CISC 322 Assignment 2
From EQUIS Lab Wiki
Contents |
Architecture of a Search Engine: Adding Searching
Due Thursday, October 20, 2005 by 3:00 PM
Synopsis
In this assignment, you will refine your architecture of your spider engine and design the core of your search engine. This assignment will give you experience with tabular interface specification, precise interface specification, and using UML sequence diagrams to document component interaction. The assignment will also expose you to the typical problem of requirements change in an ongoing project.
Background
In the last assignment, you performed preliminary design and implementation of your spider engine. You created informal specifications of the components within the spider engine, and implemented these components.
In this assignment, you will revisit the interface specifications and specify them more precisely. You will also start work on designing your search engine.
Requirements Change
In real software projects, it is typical for the project's requirements to change as the project is underway. Our search engine project is no different, and so assignments two through four will each introduce a change in requirements. This assignment's change is to require the spider engine to recognize robots.txt files.
Robots Exclusion Standard
Spidering a web site can be an invasive procedure, perhaps recording information that the owner of the web site would rather not have show up in a search engine. Spidering can also place a significant load on a server, particularly if it has many pages to search. The Robots Exclusion Standard allows web sites to specify that all or parts of their site should not be visited by spider engines. Well-behaved spider engines consult this information and obey its directives.
The directives are placed in a file called robots.txt located in the web server's root. Here are some examples of robots.txt files:
- http://www.queensu.ca/robots.txt - Queen's University's robots.txt file
- http://www.slashdot.org/robots.txt - Slashdot's robots.txt file
- http://www.ebay.com/robots.txt - eBay's robots.txt file
The directives permitted in a robots.txt file are described here. For simplicity, we will process only lines that deny access to specified directory trees or individual pages. These lines are of the form:
Disallow:/directoryName/ Disallow:/pageName.html
The first form tells the spider not to look at any pages whose url begins with /directoryName. The second form disallows access to a specific page. See the tutorial and example robots.txt files referenced above for lots of examples of each form.
Recognizing robots.txt Files
The first time that your spider program visits a particular server, it should consult the robots.txt file for that domain. The file may consist of an arbitrary number of lines of the form
field:value
Lines of the form
Disallow:pathOrFile
specify paths or files on this server that your spider should not visit. Your spider should not visit these paths or files.
Lines of the form
# comment text
are comments and should be ignored.
The spider should ignore all other lines in the robots.txt file.
Interface Specifications
We have studied two ways of specifying component interfaces:
- Tabular interfaces specifications are precise, English-language descriptions of component interfaces.
- Logic-based interface specifications are precise, formal descriptions of component interfaces.
In this assignment, you will practice both ways of specifying interfaces.
Searches
Up to now, we have worked solely on the spider engine. Over the next assignments, we will also design and implement the search engine itself that allows people to perform queries over the data we have extracted from our set of spidered web pages.

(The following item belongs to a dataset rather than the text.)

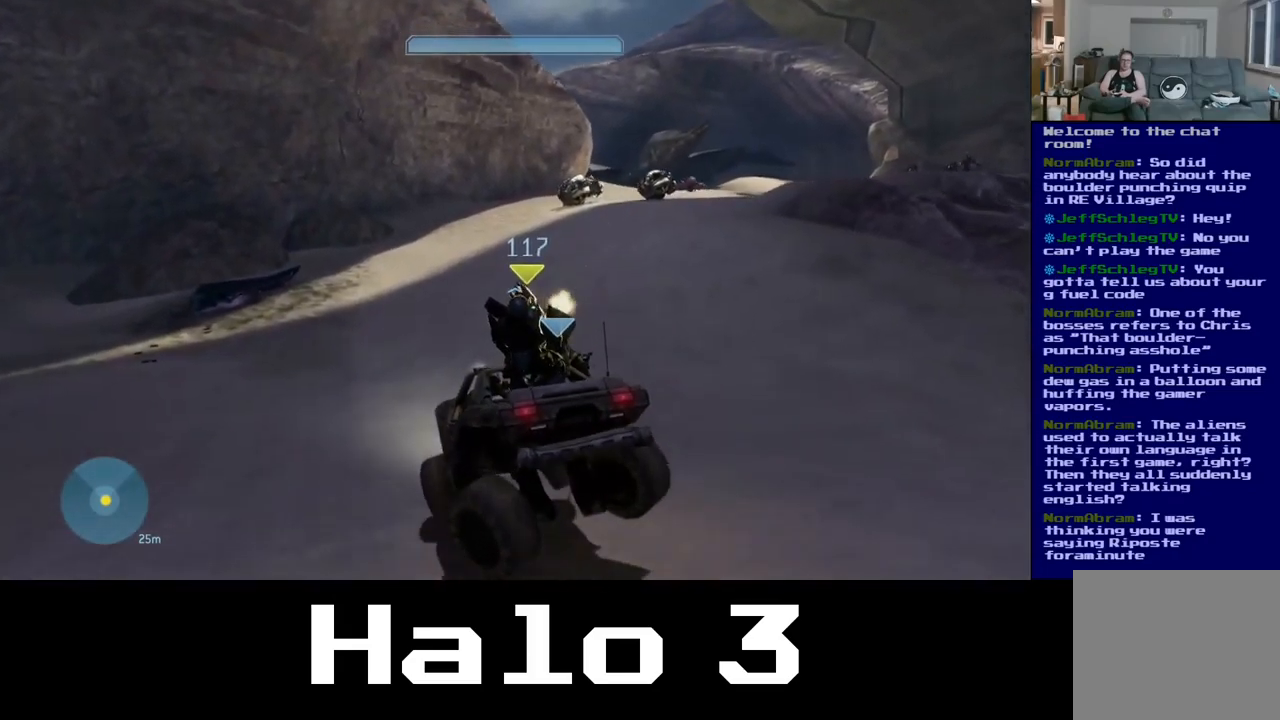
{"buttons": [], "left_stick": "up", "right_stick": "up-right", "events": []}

In general, when a user requests a query q, the result should be the set of web pages that satisfy q. The simplest form of a query is:
word1
which results in all web pages containing the word word1. Queries can involve multiple words:
word1 word2
results in the set of all web pages that contain both word1 and word2. A query can contain any number of words. Queries can also contain negated words:
word1 -word2
results in all web pages that contain word1 and do not contain word2.
Query Grammar
The following grammar describes the syntax of queries:
query ::= queryTerm | queryTerm query queryTerm ::= word | - word
The Query Engine
The Query Engine is a component that processes queries. The query engine has an operation getPages that takes as parameters:
- a set of positive words
- a set of negative words
- the maximum number of web pages to be returned
and returns a set of web pages. Each returned web page contains all of the positive words and none of the negative words. The number of returned pages does not exceed the specified maximum.

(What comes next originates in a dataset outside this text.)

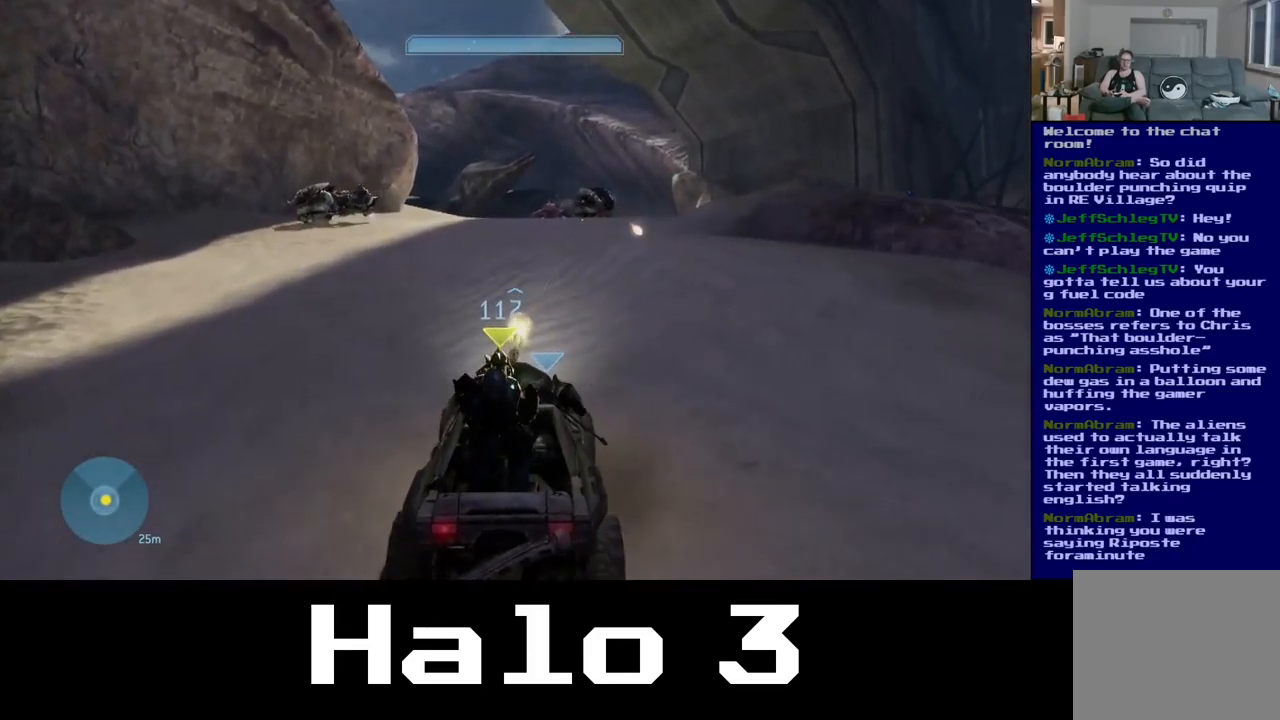
{"buttons": [], "left_stick": "up", "right_stick": "center", "events": []}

In future assignments, you will use the query engine to help process string queries of the form described above. Note that the query engine does not take queries in the string form described in the previous section, but via the parameters described above.
To Do
Part 1: Following the format presented in class, provide a tabular specification of the interfaces of each of the Page Info, Page Queue and Word Database components. The specifications should list for each of the component's operations, the operation's name, input parameters, output parameters, precondition, postcondition, exceptions and description.
Modify your interfaces and code as necessary to account for the new Robots Exclusion Standard requirement. Document the changes you make. Discuss the impact that your change had on your components' interfaces - is the change localized, or spread throughout the architecture? What does this tell you about the design of your architecture?
While performing this specification, you may find other opportunities to improve the components' interfaces over what you submitted in assignment 1. Document any changes and explain the reason behind them. Modify your code as necessary to conform to your new interface specifications.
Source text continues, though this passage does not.